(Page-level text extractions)
════════

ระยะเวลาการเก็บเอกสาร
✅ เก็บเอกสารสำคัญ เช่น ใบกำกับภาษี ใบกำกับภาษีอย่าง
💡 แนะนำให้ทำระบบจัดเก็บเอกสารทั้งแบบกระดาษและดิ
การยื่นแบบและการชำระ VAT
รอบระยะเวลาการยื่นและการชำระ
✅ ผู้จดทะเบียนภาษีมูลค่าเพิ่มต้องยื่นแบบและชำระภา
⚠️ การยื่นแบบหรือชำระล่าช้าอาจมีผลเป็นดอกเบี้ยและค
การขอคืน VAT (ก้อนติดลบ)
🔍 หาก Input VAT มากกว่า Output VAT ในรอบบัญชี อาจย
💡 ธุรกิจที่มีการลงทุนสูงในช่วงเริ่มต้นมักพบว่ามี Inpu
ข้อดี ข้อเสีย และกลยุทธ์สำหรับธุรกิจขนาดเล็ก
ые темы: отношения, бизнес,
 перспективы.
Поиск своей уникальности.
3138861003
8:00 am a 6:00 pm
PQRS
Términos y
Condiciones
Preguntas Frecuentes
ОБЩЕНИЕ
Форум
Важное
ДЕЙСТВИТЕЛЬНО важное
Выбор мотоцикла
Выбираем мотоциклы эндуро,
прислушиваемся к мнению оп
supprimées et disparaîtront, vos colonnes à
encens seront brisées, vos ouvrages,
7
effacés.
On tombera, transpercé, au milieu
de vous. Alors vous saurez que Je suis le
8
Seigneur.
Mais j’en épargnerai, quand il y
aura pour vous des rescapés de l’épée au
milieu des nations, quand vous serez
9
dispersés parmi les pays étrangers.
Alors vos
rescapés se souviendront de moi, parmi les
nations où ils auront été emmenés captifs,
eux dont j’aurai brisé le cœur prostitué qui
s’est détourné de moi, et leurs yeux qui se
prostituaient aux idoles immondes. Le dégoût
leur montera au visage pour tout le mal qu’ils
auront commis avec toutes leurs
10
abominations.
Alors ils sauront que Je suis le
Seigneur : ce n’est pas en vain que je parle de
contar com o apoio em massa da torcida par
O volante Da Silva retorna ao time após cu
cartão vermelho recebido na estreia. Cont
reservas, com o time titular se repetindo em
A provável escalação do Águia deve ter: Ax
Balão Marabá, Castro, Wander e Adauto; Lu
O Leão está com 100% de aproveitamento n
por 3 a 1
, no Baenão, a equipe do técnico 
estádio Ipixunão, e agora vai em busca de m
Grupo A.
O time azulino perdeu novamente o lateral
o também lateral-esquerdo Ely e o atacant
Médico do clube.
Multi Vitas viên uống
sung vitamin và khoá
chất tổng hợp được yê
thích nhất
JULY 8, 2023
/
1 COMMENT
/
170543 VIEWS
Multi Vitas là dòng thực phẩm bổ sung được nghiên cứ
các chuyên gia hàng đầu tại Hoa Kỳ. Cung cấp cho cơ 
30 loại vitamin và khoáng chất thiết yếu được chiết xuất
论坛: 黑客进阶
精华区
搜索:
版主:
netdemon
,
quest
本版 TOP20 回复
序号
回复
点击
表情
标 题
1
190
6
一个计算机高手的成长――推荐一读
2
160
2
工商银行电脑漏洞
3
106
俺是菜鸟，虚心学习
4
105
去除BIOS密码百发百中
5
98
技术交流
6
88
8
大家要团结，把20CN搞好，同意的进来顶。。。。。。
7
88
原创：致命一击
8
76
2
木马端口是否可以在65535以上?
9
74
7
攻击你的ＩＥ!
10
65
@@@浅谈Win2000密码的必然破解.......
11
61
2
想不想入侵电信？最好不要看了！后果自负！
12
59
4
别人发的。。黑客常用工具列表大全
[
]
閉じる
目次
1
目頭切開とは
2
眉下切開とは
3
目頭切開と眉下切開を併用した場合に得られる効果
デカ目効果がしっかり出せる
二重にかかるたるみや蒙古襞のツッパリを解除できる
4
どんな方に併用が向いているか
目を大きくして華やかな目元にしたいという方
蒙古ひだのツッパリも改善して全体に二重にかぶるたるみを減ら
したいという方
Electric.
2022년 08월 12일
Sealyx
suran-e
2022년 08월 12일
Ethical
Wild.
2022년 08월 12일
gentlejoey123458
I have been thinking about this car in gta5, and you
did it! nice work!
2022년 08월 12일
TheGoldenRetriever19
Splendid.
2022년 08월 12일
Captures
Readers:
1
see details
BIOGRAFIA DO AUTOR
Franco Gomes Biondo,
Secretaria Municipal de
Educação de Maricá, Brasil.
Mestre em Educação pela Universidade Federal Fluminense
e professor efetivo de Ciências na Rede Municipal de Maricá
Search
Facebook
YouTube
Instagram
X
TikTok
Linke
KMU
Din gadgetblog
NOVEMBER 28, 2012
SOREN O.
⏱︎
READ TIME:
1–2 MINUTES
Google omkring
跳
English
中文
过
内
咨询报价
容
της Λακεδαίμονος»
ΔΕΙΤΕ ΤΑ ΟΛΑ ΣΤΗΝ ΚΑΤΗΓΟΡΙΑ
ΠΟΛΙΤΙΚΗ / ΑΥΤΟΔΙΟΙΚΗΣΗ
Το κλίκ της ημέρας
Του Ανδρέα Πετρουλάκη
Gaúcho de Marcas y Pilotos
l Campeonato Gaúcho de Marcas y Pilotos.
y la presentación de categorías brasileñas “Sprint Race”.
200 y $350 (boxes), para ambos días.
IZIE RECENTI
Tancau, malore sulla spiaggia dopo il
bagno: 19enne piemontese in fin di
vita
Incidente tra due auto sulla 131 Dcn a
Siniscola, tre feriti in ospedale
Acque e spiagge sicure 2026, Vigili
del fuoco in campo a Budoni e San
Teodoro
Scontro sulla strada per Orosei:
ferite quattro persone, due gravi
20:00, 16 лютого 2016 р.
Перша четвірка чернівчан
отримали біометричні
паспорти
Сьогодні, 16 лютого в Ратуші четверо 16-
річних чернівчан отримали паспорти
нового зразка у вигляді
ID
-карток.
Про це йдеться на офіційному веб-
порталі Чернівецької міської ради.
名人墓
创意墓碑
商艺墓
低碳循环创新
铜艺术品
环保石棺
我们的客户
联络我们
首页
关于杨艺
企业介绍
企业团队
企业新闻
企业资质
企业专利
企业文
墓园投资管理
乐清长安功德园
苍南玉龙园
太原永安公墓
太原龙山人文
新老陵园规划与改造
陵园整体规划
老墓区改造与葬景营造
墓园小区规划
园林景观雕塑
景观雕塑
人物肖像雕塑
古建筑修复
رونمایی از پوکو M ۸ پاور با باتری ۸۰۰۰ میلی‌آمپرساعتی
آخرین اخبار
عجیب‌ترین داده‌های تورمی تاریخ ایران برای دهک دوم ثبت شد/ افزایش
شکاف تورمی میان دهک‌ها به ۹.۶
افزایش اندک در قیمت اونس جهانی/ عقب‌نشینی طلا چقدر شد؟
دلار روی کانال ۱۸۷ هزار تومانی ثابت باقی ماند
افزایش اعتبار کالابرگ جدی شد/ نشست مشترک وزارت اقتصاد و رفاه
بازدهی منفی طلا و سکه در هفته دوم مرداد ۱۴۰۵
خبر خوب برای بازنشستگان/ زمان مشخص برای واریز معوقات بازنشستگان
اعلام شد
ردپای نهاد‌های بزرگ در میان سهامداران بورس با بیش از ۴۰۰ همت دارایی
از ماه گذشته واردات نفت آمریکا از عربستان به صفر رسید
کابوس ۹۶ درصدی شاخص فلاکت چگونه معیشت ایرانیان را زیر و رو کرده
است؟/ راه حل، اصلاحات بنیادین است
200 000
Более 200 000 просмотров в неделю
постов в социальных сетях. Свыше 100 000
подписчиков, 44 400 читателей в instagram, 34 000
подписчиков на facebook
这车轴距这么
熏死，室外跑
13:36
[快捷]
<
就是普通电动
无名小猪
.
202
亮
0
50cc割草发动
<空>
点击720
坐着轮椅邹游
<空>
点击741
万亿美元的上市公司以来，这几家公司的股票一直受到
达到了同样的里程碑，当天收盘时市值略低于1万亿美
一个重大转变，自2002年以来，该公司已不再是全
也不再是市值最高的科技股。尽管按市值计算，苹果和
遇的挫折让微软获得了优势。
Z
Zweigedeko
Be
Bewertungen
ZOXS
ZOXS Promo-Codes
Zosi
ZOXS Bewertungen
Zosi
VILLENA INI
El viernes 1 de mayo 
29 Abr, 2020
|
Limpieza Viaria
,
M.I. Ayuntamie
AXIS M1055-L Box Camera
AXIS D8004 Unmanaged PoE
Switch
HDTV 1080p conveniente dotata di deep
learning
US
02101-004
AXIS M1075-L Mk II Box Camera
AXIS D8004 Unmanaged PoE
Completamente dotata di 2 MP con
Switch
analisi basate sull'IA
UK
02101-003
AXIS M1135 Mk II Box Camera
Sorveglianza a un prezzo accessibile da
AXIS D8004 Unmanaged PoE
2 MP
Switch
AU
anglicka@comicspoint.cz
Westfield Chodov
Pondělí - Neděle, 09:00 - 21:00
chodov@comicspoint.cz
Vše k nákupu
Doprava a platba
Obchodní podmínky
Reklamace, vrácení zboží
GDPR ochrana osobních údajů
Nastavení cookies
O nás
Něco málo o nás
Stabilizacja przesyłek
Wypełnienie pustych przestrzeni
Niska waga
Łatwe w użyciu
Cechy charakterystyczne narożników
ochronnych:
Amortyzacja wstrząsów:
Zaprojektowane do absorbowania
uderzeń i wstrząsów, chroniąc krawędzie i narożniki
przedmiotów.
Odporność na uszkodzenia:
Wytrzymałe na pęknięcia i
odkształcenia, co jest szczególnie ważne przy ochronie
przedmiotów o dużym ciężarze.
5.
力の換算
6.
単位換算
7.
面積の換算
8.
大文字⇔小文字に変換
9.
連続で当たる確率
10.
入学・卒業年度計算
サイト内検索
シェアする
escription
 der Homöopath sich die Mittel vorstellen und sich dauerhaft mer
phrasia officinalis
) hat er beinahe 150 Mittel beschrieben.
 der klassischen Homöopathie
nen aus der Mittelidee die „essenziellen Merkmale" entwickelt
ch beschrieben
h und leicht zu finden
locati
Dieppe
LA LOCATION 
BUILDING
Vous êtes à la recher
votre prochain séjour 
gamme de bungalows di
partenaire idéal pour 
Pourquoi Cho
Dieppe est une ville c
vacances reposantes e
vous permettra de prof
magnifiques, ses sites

════════

## TASK DIRECTIONS:
Tell how many lines of the data include the word "wstrząsów", without any other words.

## ANSWER BELOW:
2